Okay, not asleep yet.
Sounded exactly like a car crash, though less impressive than
the last one. Couldn't see anything from window, so either I heard
wrong ot 'twas around the corner. Then lots of sirens (more sirens
every five or six minutes as vehichles of various types from various
departments zoom up Lombard and turn the wrong way on Fulton, to
where I'd guessed the boomTHUDcrunch had come from). So either
it's a much bigger crash than it sounded like, or a police cruiser
was involved which made it a much bigger deal ... Not quite
curious enough to get dressed and go peer around the corner after
already having taken my sleepymeds, but darned close. Tow truck
sits across from my house with a still-shiny (unbent-looking)

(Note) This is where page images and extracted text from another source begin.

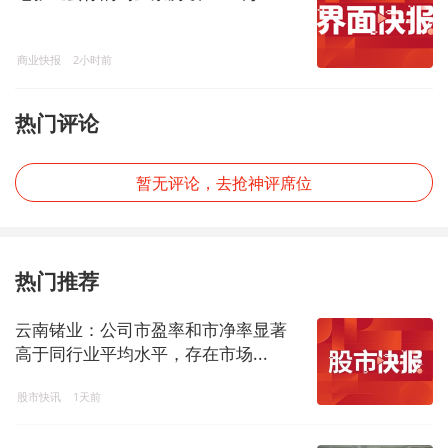
商业快报
2小时前
热门评论
暂无评论，去抢神评席位
热门推荐
云南锗业：公司市盈率和市净率显著
高于同行业平均水平，存在市场...
股市快讯
1天前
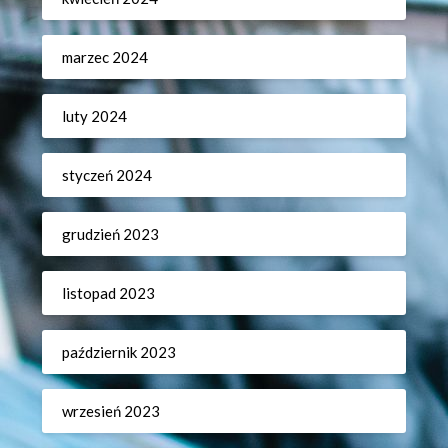
marzec 2024
luty 2024
styczeń 2024
grudzień 2023
listopad 2023
październik 2023
wrzesień 2023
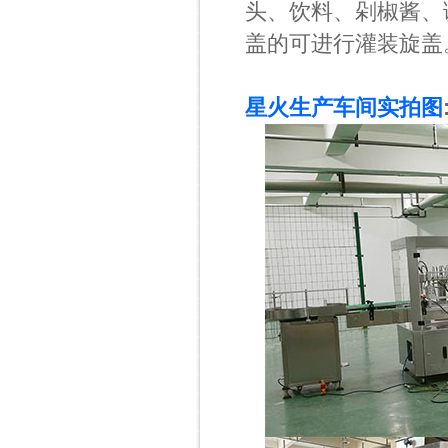
头、饮料、剁椒酱、
盖的可进行灌装旋盖
星火生产车间实拍图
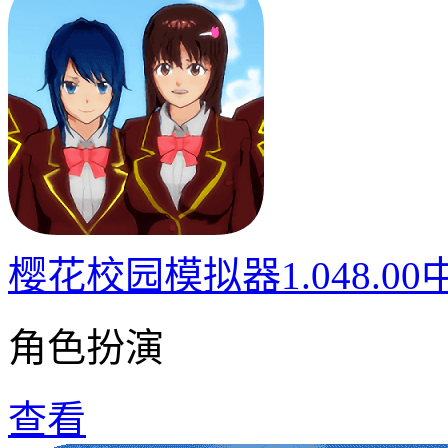
樱花校园模拟器1.048.0
角色扮演
查看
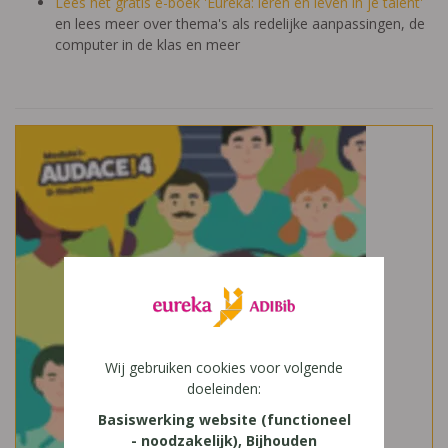
Lees het gratis e-boek 'Eureka: leren en leven in je talent'
en lees meer over thema's als redelijke aanpassingen, de
computer in de klas en meer
Wij gebruiken cookies voor volgende
doeleinden:
Basiswerking website (functioneel
- noodzakelijk), Bijhouden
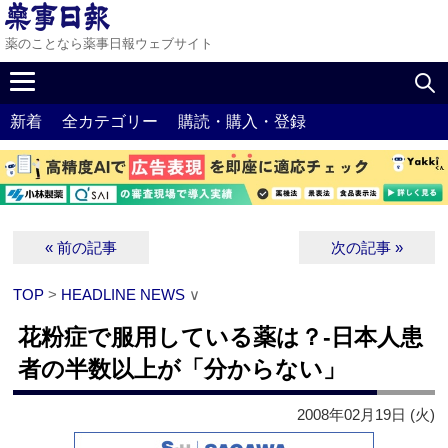
薬のことなら薬事日報ウェブサイト
新着
全カテゴリー
購読・購入・登録
« 前の記事
次の記事 »
TOP
>
HEADLINE NEWS
∨
花粉症で服用している薬は？‐日本人患
者の半数以上が「分からない」
2008年02月19日 (火)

vehicle hooked up behind it, amber lights flashing; not sure
whether it has anything to do with the police/fire/rescue activity
around the corner.
So yah, not asleep yet.
The good news is I just sav I may have gotten the
Debian auto-upgrader thingummie (or is apt-get a thingamajig?
I get my thingummies and thingamajigs mixed up, though I finally
did learn to keep my nooks straight from my crannies. Pretty
sure it's not a thingamabob though, nor, I think, a frobnitz)
to get past it's "help me, I'm stuck repeating a cryptic error
message from a package you told me not to touch that makes no
sense in the first place" problem. Now I'm waiting for it to
Give Me Back My Damned Kernel.
[Check's to-do list. Compares to scheduler.] Oh! Right!
Sleep! Then laundry.
Definitely been one of those days spent wishing for a drug
in between Ultram and codeine in strength. (No, whom am I
kidding? I want something as strong as codeine/Percoset/Vicodin,
just not addictive, not something one builds up a tolerance for,
not subject to recreational abuse, and thus not so heavily
watched by the government (and still not deadly to the liver,
kidneys, or stomach lining). I want something that takes the
pain away as well as narcotics, but does nothing else; just takes
the pain away. One o' y'all science types who has a lab and
funding for lots of thingamajigs and whatsits and machines that
go 'ping!', invent me a new drug for Christmas, ok?
Basically a day when I spent most of the time hurting too
badly to get anything accomplished w/o codeine, but not in enough
pain to warrant the codeine just for the pain itself as oppposed
to the getting-things-done aspect ... and feeling stubborn because
I'm unhappy about how often I've needed co take codeine lately,
so I just wrote the day off as an "I'm not gonna get much done
today and see how I feel on Ultram" day, and hope that I'll have
gotten enough rest today that I can actually be productive tomorrow
on nothing more than Ultram & ibuprofen.
Not sure how coherent that pragraph was. Sleeepy.